To achieve the foregoing and other objects, the present invention is directed to an improved direct memory access (DMA) controller for executing commands having an extremely compact structure, and which may be stored in an external memory. In accordance with one aspect of the present invention, a DMA controller is provided having circuitry configured to receive a memory segment, wherein the memory segment comprises a plurality of contiguous bytes from an external memory. The DMA controller also includes circuitry configured to parse the received memory segment into a plurality of distinct segments. The controller also includes circuitry configured to store the plurality of distinct segments into a plurality of internal registers, wherein the plurality of internal registers includes a command register. Finally, the DMA controller includes circuitry configured to decide the value stored in the command register to identify an instruction for execution.
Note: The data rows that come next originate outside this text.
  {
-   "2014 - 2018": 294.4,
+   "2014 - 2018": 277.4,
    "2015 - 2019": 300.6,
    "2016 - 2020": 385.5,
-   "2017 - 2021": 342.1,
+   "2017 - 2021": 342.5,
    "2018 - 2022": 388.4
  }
In accordance with one embodiment of the invention, decode circuitry is configured to receive an eight byte memory segment, parse the eight byte memory segment and store the eight bytes in a plurality of registers disposed within the DMA controller. In accordance with this embodiment, the decode circuitry further includes a first segment for parsing a first two-byte segment and storing the first two-byte segment in an internal start address register, a second segment for parsing a second two-byte segment and storing the second two-byte segment in an internal data length register, a third segment for parsing a first one-byte segment and storing the first one-byte segment in an internal command register, a fourth segment for parsing a second one-byte segment and storing the second one-byte segment in an internal extra byte register, and a fifth segment for parsing a third two-byte segment and storing the third two-byte segment in an internal xe2x80x9cexternal start addressxe2x80x9d register.
It will be appreciated that the various decoder circuitry segments may be configured from dedicated circuitry, or alternatively may be implemented through microcode that is configured to control the operation of more general purpose circuitry.
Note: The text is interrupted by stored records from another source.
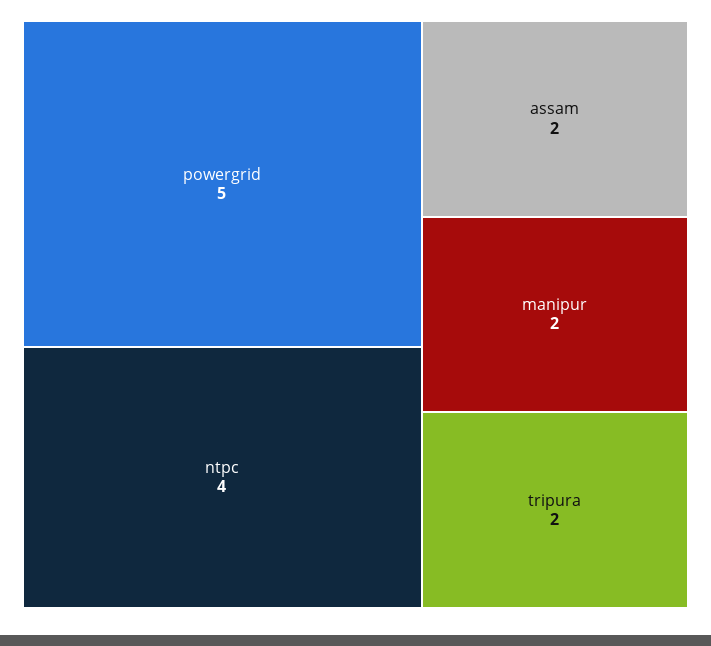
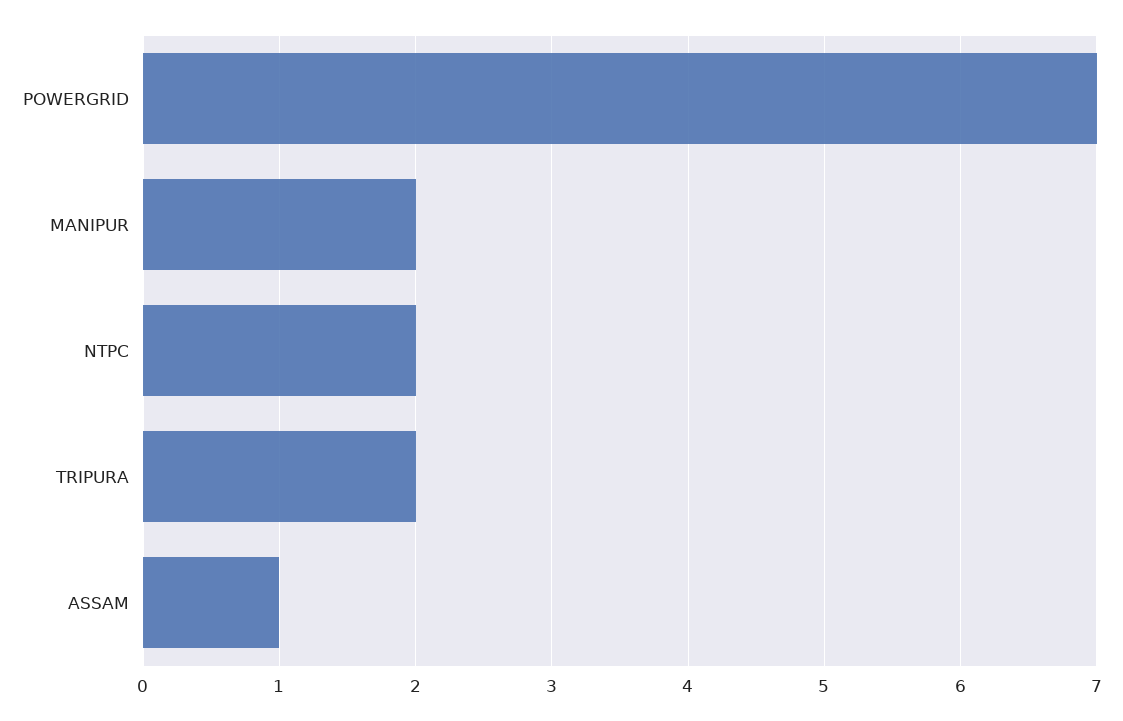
  {
-   "powergrid": 5,
+   "powergrid": 7,
-   "ntpc": 4,
+   "ntpc": 2,
-   "assam": 2,
+   "assam": 1,
    "manipur": 2,
    "tripura": 2
  }

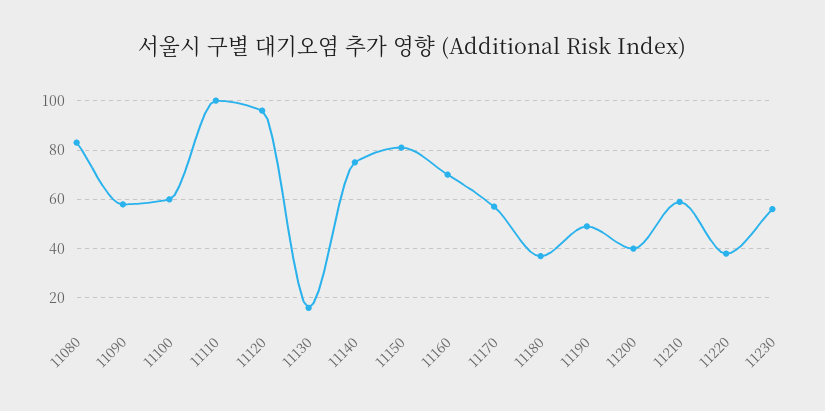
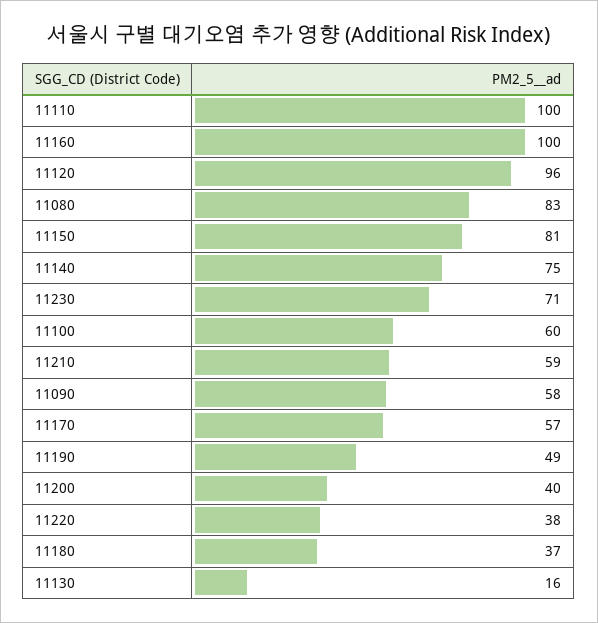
  {
    "11080": 83,
    "11090": 58,
    "11100": 60,
    "11110": 100,
    "11120": 96,
    "11130": 16,
    "11140": 75,
    "11150": 81,
-   "11160": 70,
+   "11160": 100,
    "11170": 57,
    "11180": 37,
    "11190": 49,
    "11200": 40,
    "11210": 59,
    "11220": 38,
-   "11230": 55
+   "11230": 71
  }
In accordance with another aspect of the invention, a method is provided for executing instructions on a direct memory access (DMA) controller. The method includes the step of communicating a memory segment, comprising a plurality of contiguous bytes, from an external memory to the DMA controller. The method then parses the memory segment into a plurality of distinct segments and stores each of the plurality of distinct segments into dedicated internal registers. Finally, the method performs operations on the dedicated internal registers in a predefined manner to carry out an instruction execution.
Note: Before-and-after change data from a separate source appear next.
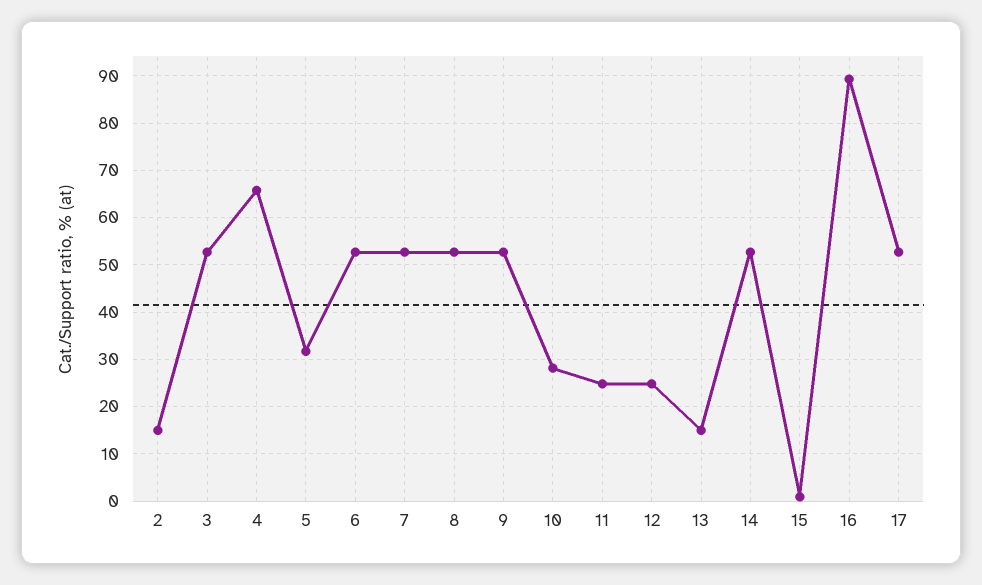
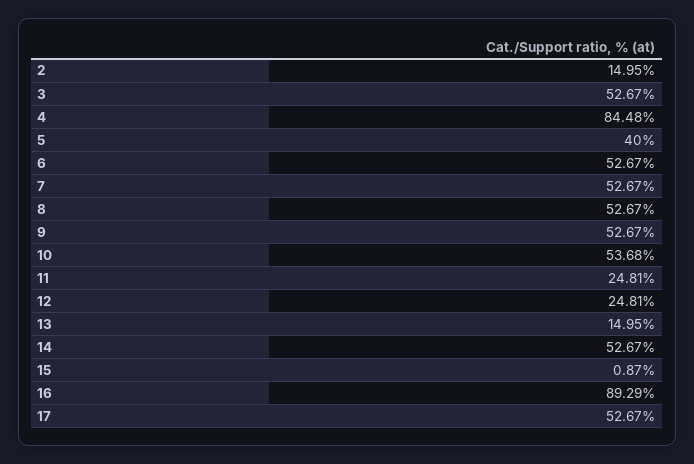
  {
    "2": 14.95,
    "3": 52.67,
-   "4": 66,
+   "4": 84.48,
-   "5": 32,
+   "5": 40,
    "6": 52.67,
    "7": 52.67,
    "8": 52.67,
    "9": 52.67,
-   "10": 28,
+   "10": 53.68,
    "11": 24.81,
    "12": 24.81,
    "13": 14.95,
    "14": 52.67,
    "15": 0.87,
    "16": 89.29,
    "17": 52.67
  }

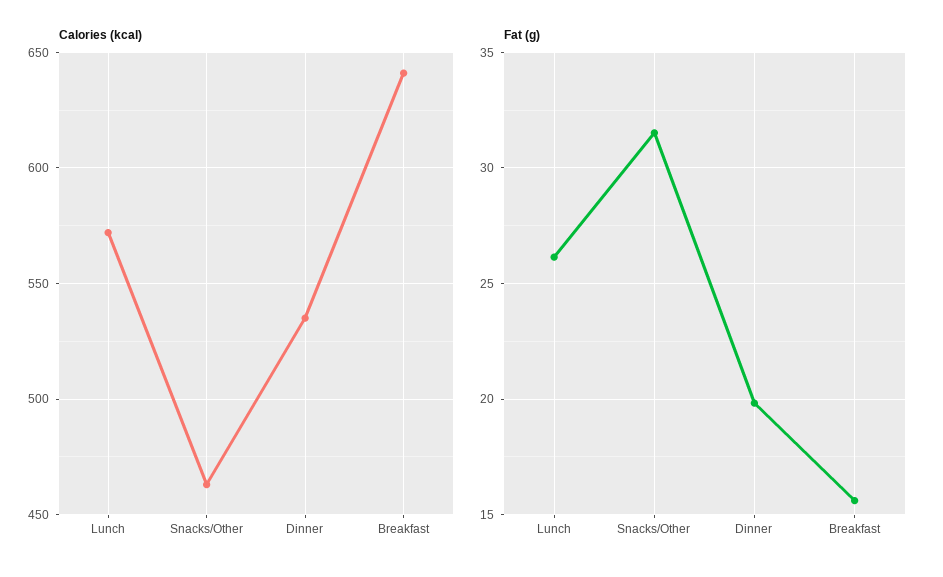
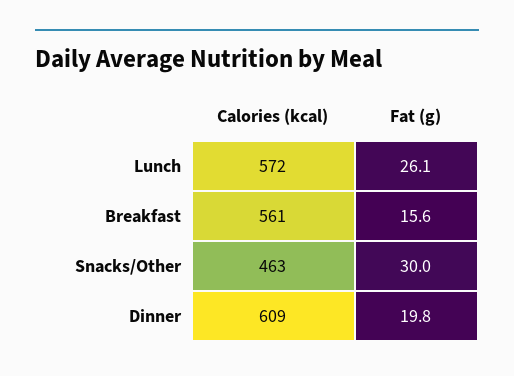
  {
    "Calories (kcal)": {
      "Lunch": 572,
      "Snacks/Other": 463,
-     "Dinner": 535,
+     "Dinner": 609,
-     "Breakfast": 640
+     "Breakfast": 561
    },
    "Fat (g)": {
      "Lunch": 26.1,
-     "Snacks/Other": 31.5,
+     "Snacks/Other": 30,
      "Dinner": 19.8,
      "Breakfast": 15.6
    }
  }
In this regard, one such operation is to decode a command register that contains an OpCode of a command that is to be executed by the DMA controller. In accordance with a preferred embodiment, the various internal registers include an external base address register, a data length register, a command register, an extra byte register (e.g., for storing an operand), and an external start address register.
Other features and advantages of the present invention will become apparent to one with skill in the art upon examination of the following drawings and detailed description. It is intended that all such additional features and advantages be included herein within the scope of the present invention, as is defined in the claims.